Additional information

  • Size range: For Domain and Site rules, this line contains the size range of the complete domains annotated in UniProtKB. For Protein rules, the minimal and maximal sizes of proteins matching the rule are listed.

  • Related Rules: Lists identifiers of rules that are known to be similar in sequence, and which may produce cross-matches. These are particularly useful when two different rules exist for a short and long version of the same protein (as occurs sometimes in Protein rules). Long proteins will match both profiles; under these circumstances the longer family supersedes the shorter family.

  • Template(s): For Protein rules only, lists the accession numbers of the entries from which the rule's annotation was inferred. The template entries are usually characterized. "Template: None" indicates that there are no characterization papers on any of the proteins that belong to that family. This is the case for UPFs (Uncharacterized Protein Family), for example.

  • Scope: This section indicates the kingdoms covered by the rule.

  • Fusion: For Protein rules only, indicates if at least one rule member has been found fused to another protein/domain at its N- or C-terminus. Fusion may be to another protein or to a known/unknown domain.

  • Duplicate: For Protein rules only, lists the 5-letter code of the complete proteomes in which more than one protein matches the rule.

  • Plasmid encoded: For Protein rules only, indicates the 5-letter code of the organism in which the protein is encoded on a plasmid.

  • Repeats: For Domain and Site rules only, indicates the expected number (single number, a range, or unlimited) of repetitions of a domain or site in rule matches.

  • Topology: For Domain/Site rules only, specifies the subcellular location(s) in which a Domain or Site may occur.

  • Example(s): Optional for Protein rules and mandatory for Domain and Site rules. One or more example entries targeted by the rule are indicated.

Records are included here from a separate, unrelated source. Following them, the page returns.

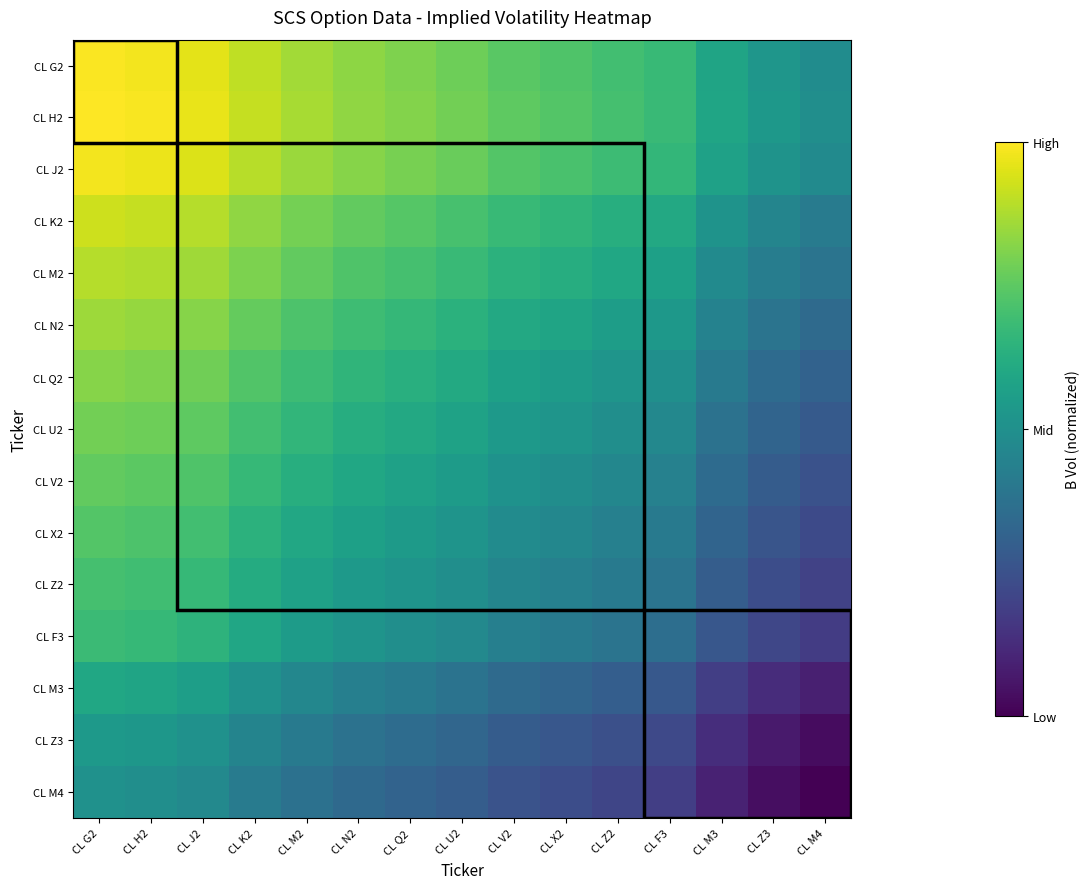

Which series has the largest total across all categories?

CL H2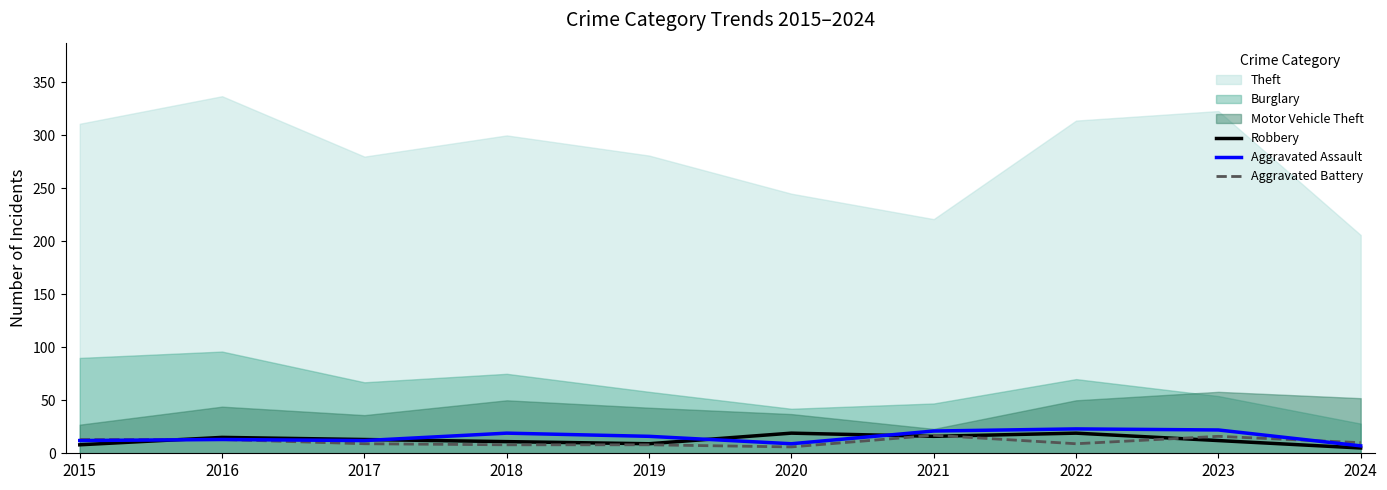

How many categories are shown in the chart?

10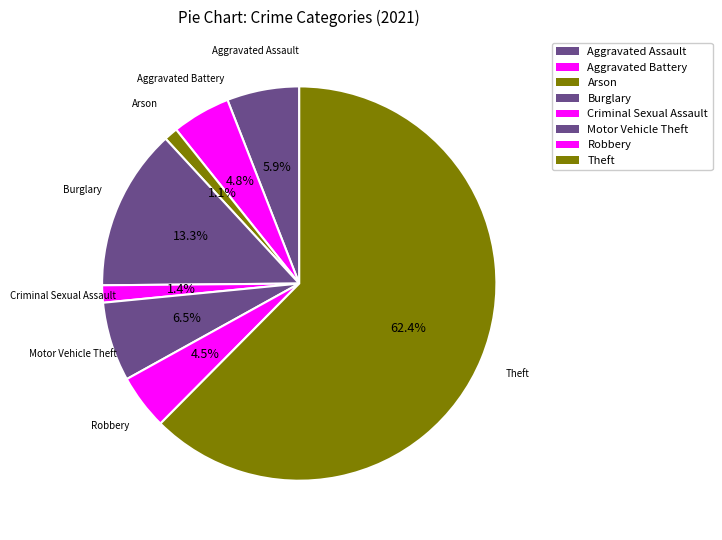

Count the number of slices in the pie.

8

  • Comments on the rule: This optional section contains additional useful information including: 5-letter codes of organisms with possible wrong starts, divergent paralogs, proteins that are excluded from alignment due to anomalies, etc.

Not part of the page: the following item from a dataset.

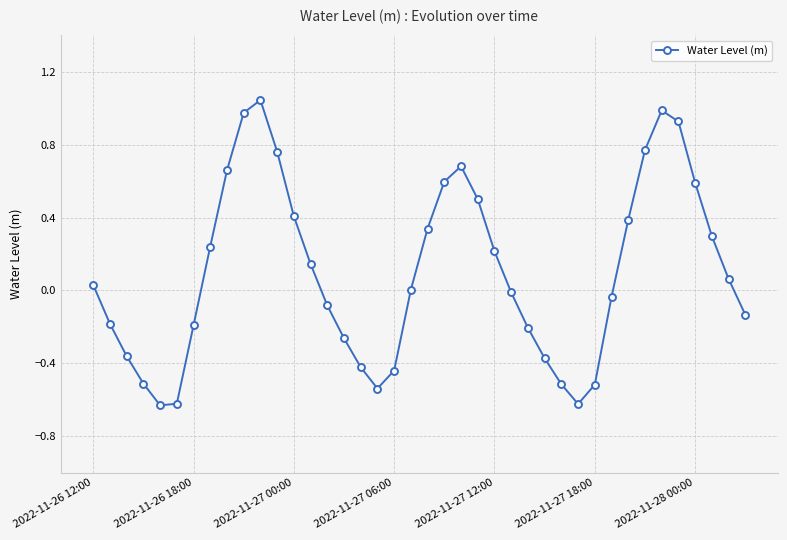

How many distinct data groups are displayed?

1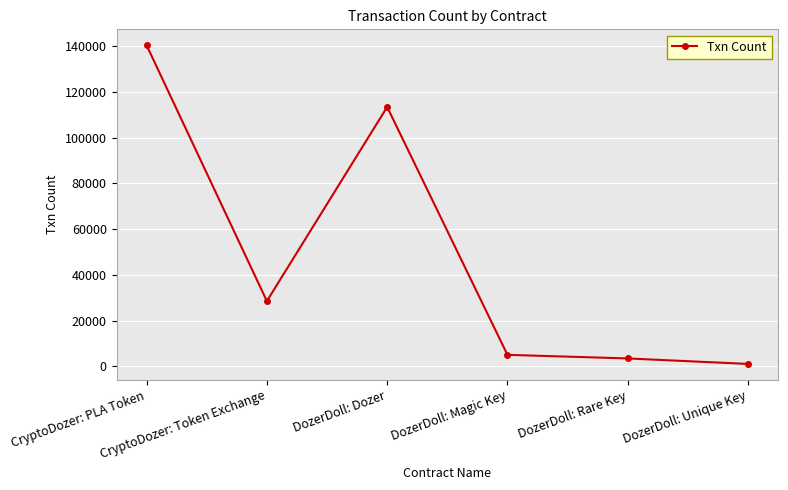

The chart shows a value of 8848 at CryptoDozer: Token Exchange. True or false?

False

UniProtKB rule member sequences

UniProtKB sets

The count of rule members is indicated for each major kingdom (i.e. Archaea, Bacteria, Eukaryota and Viruses). By clicking on each count you can access a detailed list of:
  • the UniProtKB match entries (for Protein rules)
  • the UniProtKB/Swiss-Prot match entries (for Domain rules)

Retrieve set of characterized or identified proteins for this family

For Protein rules only.
This section allows to get proteins with evidence at protein level and/or at transcript level. For more details about the criteria used to define Protein existence please refer to the document pe_criteria.txt

Retrieve set of proteins with 3D structure

This section allows to get proteins whose three-dimensional structure (for Protein rules) or part of it (for Protein rules and Domain rules) has been resolved experimentally (for example by X-ray crystallography or NMR spectroscopy) and whose coordinates are available in the Protein Data Bank (PDB) database.